**Records to use:**
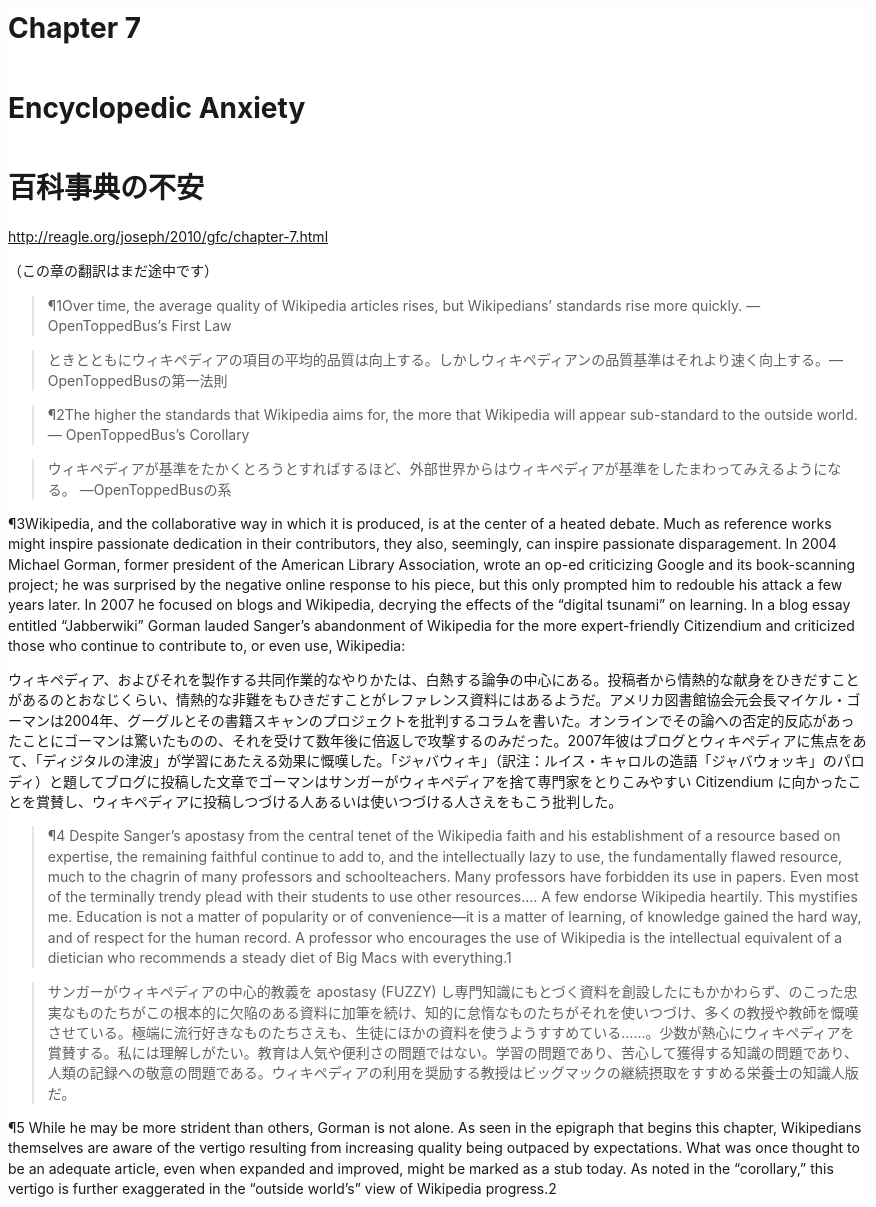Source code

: # Chapter 7
# Encyclopedic Anxiety
# 百科事典の不安

http://reagle.org/joseph/2010/gfc/chapter-7.html

（この章の翻訳はまだ途中です）

>    ¶1Over time, the average quality of Wikipedia articles rises, but Wikipedians’ standards rise more quickly. — OpenToppedBus’s First Law

> ときとともにウィキペディアの項目の平均的品質は向上する。しかしウィキペディアンの品質基準はそれより速く向上する。—OpenToppedBusの第一法則

>    ¶2The higher the standards that Wikipedia aims for, the more that Wikipedia will appear sub-standard to the outside world. — OpenToppedBus’s Corollary

> ウィキペディアが基準をたかくとろうとすればするほど、外部世界からはウィキペディアが基準をしたまわってみえるようになる。 —OpenToppedBusの系

¶3Wikipedia, and the collaborative way in which it is produced, is at the center of a heated debate. Much as reference works might inspire passionate dedication in their contributors, they also, seemingly, can inspire passionate disparagement. In 2004 Michael Gorman, former president of the American Library Association, wrote an op-ed criticizing Google and its book-scanning project; he was surprised by the negative online response to his piece, but this only prompted him to redouble his attack a few years later. In 2007 he focused on blogs and Wikipedia, decrying the effects of the “digital tsunami” on learning. In a blog essay entitled “Jabberwiki” Gorman lauded Sanger’s abandonment of Wikipedia for the more expert-friendly Citizendium and criticized those who continue to contribute to, or even use, Wikipedia:

ウィキペディア、およびそれを製作する共同作業的なやりかたは、白熱する論争の中心にある。投稿者から情熱的な献身をひきだすことがあるのとおなじくらい、情熱的な非難をもひきだすことがレファレンス資料にはあるようだ。アメリカ図書館協会元会長マイケル・ゴーマンは2004年、グーグルとその書籍スキャンのプロジェクトを批判するコラムを書いた。オンラインでその論への否定的反応があったことにゴーマンは驚いたものの、それを受けて数年後に倍返しで攻撃するのみだった。2007年彼はブログとウィキペディアに焦点をあて、「ディジタルの津波」が学習にあたえる効果に慨嘆した。「ジャバウィキ」（訳注：ルイス・キャロルの造語「ジャバウォッキ」のパロディ）と題してブログに投稿した文章でゴーマンはサンガーがウィキペディアを捨て専門家をとりこみやすい Citizendium に向かったことを賞賛し、ウィキペディアに投稿しつづける人あるいは使いつづける人さえをもこう批判した。

>   ¶4 Despite Sanger’s apostasy from the central tenet of the Wikipedia faith and his establishment of a resource based on expertise, the remaining faithful continue to add to, and the intellectually lazy to use, the fundamentally flawed resource, much to the chagrin of many professors and schoolteachers. Many professors have forbidden its use in papers. Even most of the terminally trendy plead with their students to use other resources…. A few endorse Wikipedia heartily. This mystifies me. Education is not a matter of popularity or of convenience—it is a matter of learning, of knowledge gained the hard way, and of respect for the human record. A professor who encourages the use of Wikipedia is the intellectual equivalent of a dietician who recommends a steady diet of Big Macs with everything.1

> サンガーがウィキペディアの中心的教義を apostasy (FUZZY) し専門知識にもとづく資料を創設したにもかかわらず、のこった忠実なものたちがこの根本的に欠陥のある資料に加筆を続け、知的に怠惰なものたちがそれを使いつづけ、多くの教授や教師を慨嘆させている。極端に流行好きなものたちさえも、生徒にほかの資料を使うようすすめている……。少数が熱心にウィキペディアを賞賛する。私には理解しがたい。教育は人気や便利さの問題ではない。学習の問題であり、苦心して獲得する知識の問題であり、人類の記録への敬意の問題である。ウィキペディアの利用を奨励する教授はビッグマックの継続摂取をすすめる栄養士の知識人版だ。

¶5 While he may be more strident than others, Gorman is not alone. As seen in the epigraph that begins this chapter, Wikipedians themselves are aware of the vertigo resulting from increasing quality being outpaced by expectations. What was once thought to be an adequate article, even when expanded and improved, might be marked as a stub today. As noted in the “corollary,” this vertigo is further exaggerated in the “outside world’s” view of Wikipedia progress.2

**Written task:** Can you convert the lines above into a JSON list of strings, with one string per line, blank lines dropped, and the picture left out?

**Exercise solution:**
[
  "Source code",
  ": # Chapter 7",
  "# Encyclopedic Anxiety",
  "# 百科事典の不安",
  "http://reagle.org/joseph/2010/gfc/chapter-7.html",
  "（この章の翻訳はまだ途中です）",
  ">    ¶1Over time, the average quality of Wikipedia articles rises, but Wikipedians’ standards rise more quickly. — OpenToppedBus’s First Law",
  "> ときとともにウィキペディアの項目の平均的品質は向上する。しかしウィキペディアンの品質基準はそれより速く向上する。—OpenToppedBusの第一法則",
  ">    ¶2The higher the standards that Wikipedia aims for, the more that Wikipedia will appear sub-standard to the outside world. — OpenToppedBus’s Corollary",
  "> ウィキペディアが基準をたかくとろうとすればするほど、外部世界からはウィキペディアが基準をしたまわってみえるようになる。 —OpenToppedBusの系",
  "¶3Wikipedia, and the collaborative way in which it is produced, is at the center of a heated debate. Much as reference works might inspire passionate dedication in their contributors, they also, seemingly, can inspire passionate disparagement. In 2004 Michael Gorman, former president of the American Library Association, wrote an op-ed criticizing Google and its book-scanning project; he was surprised by the negative online response to his piece, but this only prompted him to redouble his attack a few years later. In 2007 he focused on blogs and Wikipedia, decrying the effects of the “digital tsunami” on learning. In a blog essay entitled “Jabberwiki” Gorman lauded Sanger’s abandonment of Wikipedia for the more expert-friendly Citizendium and criticized those who continue to contribute to, or even use, Wikipedia:",
  "ウィキペディア、およびそれを製作する共同作業的なやりかたは、白熱する論争の中心にある。投稿者から情熱的な献身をひきだすことがあるのとおなじくらい、情熱的な非難をもひきだすことがレファレンス資料にはあるようだ。アメリカ図書館協会元会長マイケル・ゴーマンは2004年、グーグルとその書籍スキャンのプロジェクトを批判するコラムを書いた。オンラインでその論への否定的反応があったことにゴーマンは驚いたものの、それを受けて数年後に倍返しで攻撃するのみだった。2007年彼はブログとウィキペディアに焦点をあて、「ディジタルの津波」が学習にあたえる効果に慨嘆した。「ジャバウィキ」（訳注：ルイス・キャロルの造語「ジャバウォッキ」のパロディ）と題してブログに投稿した文章でゴーマンはサンガーがウィキペディアを捨て専門家をとりこみやすい Citizendium に向かったことを賞賛し、ウィキペディアに投稿しつづける人あるいは使いつづける人さえをもこう批判した。",
  ">   ¶4 Despite Sanger’s apostasy from the central tenet of the Wikipedia faith and his establishment of a resource based on expertise, the remaining faithful continue to add to, and the intellectually lazy to use, the fundamentally flawed resource, much to the chagrin of many professors and schoolteachers. Many professors have forbidden its use in papers. Even most of the terminally trendy plead with their students to use other resources…. A few endorse Wikipedia heartily. This mystifies me. Education is not a matter of popularity or of convenience—it is a matter of learning, of knowledge gained the hard way, and of respect for the human record. A professor who encourages the use of Wikipedia is the intellectual equivalent of a dietician who recommends a steady diet of Big Macs with everything.1",
  "> サンガーがウィキペディアの中心的教義を apostasy (FUZZY) し専門知識にもとづく資料を創設したにもかかわらず、のこった忠実なものたちがこの根本的に欠陥のある資料に加筆を続け、知的に怠惰なものたちがそれを使いつづけ、多くの教授や教師を慨嘆させている。極端に流行好きなものたちさえも、生徒にほかの資料を使うようすすめている……。少数が熱心にウィキペディアを賞賛する。私には理解しがたい。教育は人気や便利さの問題ではない。学習の問題であり、苦心して獲得する知識の問題であり、人類の記録への敬意の問題である。ウィキペディアの利用を奨励する教授はビッグマックの継続摂取をすすめる栄養士の知識人版だ。",
  "¶5 While he may be more strident than others, Gorman is not alone. As seen in the epigraph that begins this chapter, Wikipedians themselves are aware of the vertigo resulting from increasing quality being outpaced by expectations. What was once thought to be an adequate article, even when expanded and improved, might be marked as a stub today. As noted in the “corollary,” this vertigo is further exaggerated in the “outside world’s” view of Wikipedia progress.2"
]